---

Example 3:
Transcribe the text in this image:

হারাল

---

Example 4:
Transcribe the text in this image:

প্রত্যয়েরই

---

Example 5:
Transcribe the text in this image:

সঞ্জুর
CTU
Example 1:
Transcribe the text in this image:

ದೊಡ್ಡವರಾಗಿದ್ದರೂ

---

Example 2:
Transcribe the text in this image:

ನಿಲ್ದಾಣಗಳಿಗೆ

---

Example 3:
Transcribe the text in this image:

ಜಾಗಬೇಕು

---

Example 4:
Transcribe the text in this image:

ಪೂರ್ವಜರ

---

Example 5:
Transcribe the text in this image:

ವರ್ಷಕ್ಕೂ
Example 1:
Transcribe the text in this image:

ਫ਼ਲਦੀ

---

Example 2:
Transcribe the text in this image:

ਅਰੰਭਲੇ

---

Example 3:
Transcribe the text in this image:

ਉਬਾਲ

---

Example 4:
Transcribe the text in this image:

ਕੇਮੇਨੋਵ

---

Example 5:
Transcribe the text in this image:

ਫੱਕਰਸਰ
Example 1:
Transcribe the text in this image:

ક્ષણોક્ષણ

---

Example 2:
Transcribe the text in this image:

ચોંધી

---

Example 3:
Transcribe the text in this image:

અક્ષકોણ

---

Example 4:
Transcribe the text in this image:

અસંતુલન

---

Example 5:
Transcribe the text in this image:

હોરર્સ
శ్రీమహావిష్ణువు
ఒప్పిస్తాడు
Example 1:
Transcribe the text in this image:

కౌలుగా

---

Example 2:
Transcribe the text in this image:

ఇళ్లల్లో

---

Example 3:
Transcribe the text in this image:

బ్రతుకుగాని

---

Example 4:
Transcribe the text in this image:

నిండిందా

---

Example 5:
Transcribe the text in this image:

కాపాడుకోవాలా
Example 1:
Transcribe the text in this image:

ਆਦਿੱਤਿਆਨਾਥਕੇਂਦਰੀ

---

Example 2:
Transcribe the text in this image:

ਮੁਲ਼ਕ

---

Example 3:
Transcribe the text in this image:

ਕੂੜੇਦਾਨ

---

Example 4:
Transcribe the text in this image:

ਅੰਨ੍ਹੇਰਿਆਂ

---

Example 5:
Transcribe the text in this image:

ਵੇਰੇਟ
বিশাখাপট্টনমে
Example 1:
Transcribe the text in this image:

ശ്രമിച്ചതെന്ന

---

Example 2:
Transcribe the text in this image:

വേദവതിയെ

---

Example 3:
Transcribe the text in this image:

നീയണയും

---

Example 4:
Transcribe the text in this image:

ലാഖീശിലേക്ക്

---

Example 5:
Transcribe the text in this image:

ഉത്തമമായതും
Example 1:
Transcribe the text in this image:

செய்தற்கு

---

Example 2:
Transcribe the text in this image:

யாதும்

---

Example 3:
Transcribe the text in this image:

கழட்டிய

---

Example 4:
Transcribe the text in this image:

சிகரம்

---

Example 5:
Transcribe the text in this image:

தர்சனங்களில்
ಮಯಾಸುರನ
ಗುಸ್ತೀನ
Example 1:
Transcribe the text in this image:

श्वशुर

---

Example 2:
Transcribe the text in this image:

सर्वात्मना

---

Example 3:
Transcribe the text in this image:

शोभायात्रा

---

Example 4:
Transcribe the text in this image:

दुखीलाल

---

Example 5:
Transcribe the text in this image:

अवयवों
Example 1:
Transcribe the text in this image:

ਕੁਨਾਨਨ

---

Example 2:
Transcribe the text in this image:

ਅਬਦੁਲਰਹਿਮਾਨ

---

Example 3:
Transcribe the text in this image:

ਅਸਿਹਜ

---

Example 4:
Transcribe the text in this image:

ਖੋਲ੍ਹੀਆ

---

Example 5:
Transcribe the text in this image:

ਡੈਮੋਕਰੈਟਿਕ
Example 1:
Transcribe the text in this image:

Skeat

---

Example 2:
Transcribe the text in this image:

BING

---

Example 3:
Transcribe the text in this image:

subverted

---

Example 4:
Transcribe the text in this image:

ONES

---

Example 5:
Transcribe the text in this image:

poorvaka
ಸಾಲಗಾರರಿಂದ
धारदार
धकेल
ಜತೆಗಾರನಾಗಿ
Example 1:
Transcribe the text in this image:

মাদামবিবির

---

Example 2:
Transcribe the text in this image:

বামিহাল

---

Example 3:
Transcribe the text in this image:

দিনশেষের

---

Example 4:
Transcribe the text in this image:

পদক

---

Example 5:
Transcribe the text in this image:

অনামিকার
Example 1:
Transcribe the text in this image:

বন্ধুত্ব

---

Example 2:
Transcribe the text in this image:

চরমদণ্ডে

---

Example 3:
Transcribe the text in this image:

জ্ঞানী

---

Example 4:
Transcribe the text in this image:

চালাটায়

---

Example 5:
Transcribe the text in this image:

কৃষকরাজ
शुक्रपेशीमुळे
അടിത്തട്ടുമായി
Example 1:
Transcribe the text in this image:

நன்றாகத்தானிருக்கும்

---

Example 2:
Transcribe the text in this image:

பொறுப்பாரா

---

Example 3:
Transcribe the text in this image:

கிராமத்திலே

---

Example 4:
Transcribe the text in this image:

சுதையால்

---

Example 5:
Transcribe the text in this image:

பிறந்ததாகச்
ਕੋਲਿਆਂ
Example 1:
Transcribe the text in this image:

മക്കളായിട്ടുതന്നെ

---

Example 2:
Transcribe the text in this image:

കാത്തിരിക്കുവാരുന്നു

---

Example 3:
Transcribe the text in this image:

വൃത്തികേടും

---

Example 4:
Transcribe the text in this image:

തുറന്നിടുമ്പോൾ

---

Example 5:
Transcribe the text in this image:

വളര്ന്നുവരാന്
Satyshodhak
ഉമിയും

| What you are asked to do |
All of the data shown above must be copied exactly.

| Reply |
---

Example 3:
Transcribe the text in this image:

হারাল

---

Example 4:
Transcribe the text in this image:

প্রত্যয়েরই

---

Example 5:
Transcribe the text in this image:

সঞ্জুর
CTU
Example 1:
Transcribe the text in this image:

ದೊಡ್ಡವರಾಗಿದ್ದರೂ

---

Example 2:
Transcribe the text in this image:

ನಿಲ್ದಾಣಗಳಿಗೆ

---

Example 3:
Transcribe the text in this image:

ಜಾಗಬೇಕು

---

Example 4:
Transcribe the text in this image:

ಪೂರ್ವಜರ

---

Example 5:
Transcribe the text in this image:

ವರ್ಷಕ್ಕೂ
Example 1:
Transcribe the text in this image:

ਫ਼ਲਦੀ

---

Example 2:
Transcribe the text in this image:

ਅਰੰਭਲੇ

---

Example 3:
Transcribe the text in this image:

ਉਬਾਲ

---

Example 4:
Transcribe the text in this image:

ਕੇਮੇਨੋਵ

---

Example 5:
Transcribe the text in this image:

ਫੱਕਰਸਰ
Example 1:
Transcribe the text in this image:

ક્ષણોક્ષણ

---

Example 2:
Transcribe the text in this image:

ચોંધી

---

Example 3:
Transcribe the text in this image:

અક્ષકોણ

---

Example 4:
Transcribe the text in this image:

અસંતુલન

---

Example 5:
Transcribe the text in this image:

હોરર્સ
శ్రీమహావిష్ణువు
ఒప్పిస్తాడు
Example 1:
Transcribe the text in this image:

కౌలుగా

---

Example 2:
Transcribe the text in this image:

ఇళ్లల్లో

---

Example 3:
Transcribe the text in this image:

బ్రతుకుగాని

---

Example 4:
Transcribe the text in this image:

నిండిందా

---

Example 5:
Transcribe the text in this image:

కాపాడుకోవాలా
Example 1:
Transcribe the text in this image:

ਆਦਿੱਤਿਆਨਾਥਕੇਂਦਰੀ

---

Example 2:
Transcribe the text in this image:

ਮੁਲ਼ਕ

---

Example 3:
Transcribe the text in this image:

ਕੂੜੇਦਾਨ

---

Example 4:
Transcribe the text in this image:

ਅੰਨ੍ਹੇਰਿਆਂ

---

Example 5:
Transcribe the text in this image:

ਵੇਰੇਟ
বিশাখাপট্টনমে
Example 1:
Transcribe the text in this image:

ശ്രമിച്ചതെന്ന

---

Example 2:
Transcribe the text in this image:

വേദവതിയെ

---

Example 3:
Transcribe the text in this image:

നീയണയും

---

Example 4:
Transcribe the text in this image:

ലാഖീശിലേക്ക്

---

Example 5:
Transcribe the text in this image:

ഉത്തമമായതും
Example 1:
Transcribe the text in this image:

செய்தற்கு

---

Example 2:
Transcribe the text in this image:

யாதும்

---

Example 3:
Transcribe the text in this image:

கழட்டிய

---

Example 4:
Transcribe the text in this image:

சிகரம்

---

Example 5:
Transcribe the text in this image:

தர்சனங்களில்
ಮಯಾಸುರನ
ಗುಸ್ತೀನ
Example 1:
Transcribe the text in this image:

श्वशुर

---

Example 2:
Transcribe the text in this image:

सर्वात्मना

---

Example 3:
Transcribe the text in this image:

शोभायात्रा

---

Example 4:
Transcribe the text in this image:

दुखीलाल

---

Example 5:
Transcribe the text in this image:

अवयवों
Example 1:
Transcribe the text in this image:

ਕੁਨਾਨਨ

---

Example 2:
Transcribe the text in this image:

ਅਬਦੁਲਰਹਿਮਾਨ

---

Example 3:
Transcribe the text in this image:

ਅਸਿਹਜ

---

Example 4:
Transcribe the text in this image:

ਖੋਲ੍ਹੀਆ

---

Example 5:
Transcribe the text in this image:

ਡੈਮੋਕਰੈਟਿਕ
Example 1:
Transcribe the text in this image:

Skeat

---

Example 2:
Transcribe the text in this image:

BING

---

Example 3:
Transcribe the text in this image:

subverted

---

Example 4:
Transcribe the text in this image:

ONES

---

Example 5:
Transcribe the text in this image:

poorvaka
ಸಾಲಗಾರರಿಂದ
धारदार
धकेल
ಜತೆಗಾರನಾಗಿ
Example 1:
Transcribe the text in this image:

মাদামবিবির

---

Example 2:
Transcribe the text in this image:

বামিহাল

---

Example 3:
Transcribe the text in this image:

দিনশেষের

---

Example 4:
Transcribe the text in this image:

পদক

---

Example 5:
Transcribe the text in this image:

অনামিকার
Example 1:
Transcribe the text in this image:

বন্ধুত্ব

---

Example 2:
Transcribe the text in this image:

চরমদণ্ডে

---

Example 3:
Transcribe the text in this image:

জ্ঞানী

---

Example 4:
Transcribe the text in this image:

চালাটায়

---

Example 5:
Transcribe the text in this image:

কৃষকরাজ
शुक्रपेशीमुळे
അടിത്തട്ടുമായി
Example 1:
Transcribe the text in this image:

நன்றாகத்தானிருக்கும்

---

Example 2:
Transcribe the text in this image:

பொறுப்பாரா

---

Example 3:
Transcribe the text in this image:

கிராமத்திலே

---

Example 4:
Transcribe the text in this image:

சுதையால்

---

Example 5:
Transcribe the text in this image:

பிறந்ததாகச்
ਕੋਲਿਆਂ
Example 1:
Transcribe the text in this image:

മക്കളായിട്ടുതന്നെ

---

Example 2:
Transcribe the text in this image:

കാത്തിരിക്കുവാരുന്നു

---

Example 3:
Transcribe the text in this image:

വൃത്തികേടും

---

Example 4:
Transcribe the text in this image:

തുറന്നിടുമ്പോൾ

---

Example 5:
Transcribe the text in this image:

വളര്ന്നുവരാന്
Satyshodhak
ഉമിയും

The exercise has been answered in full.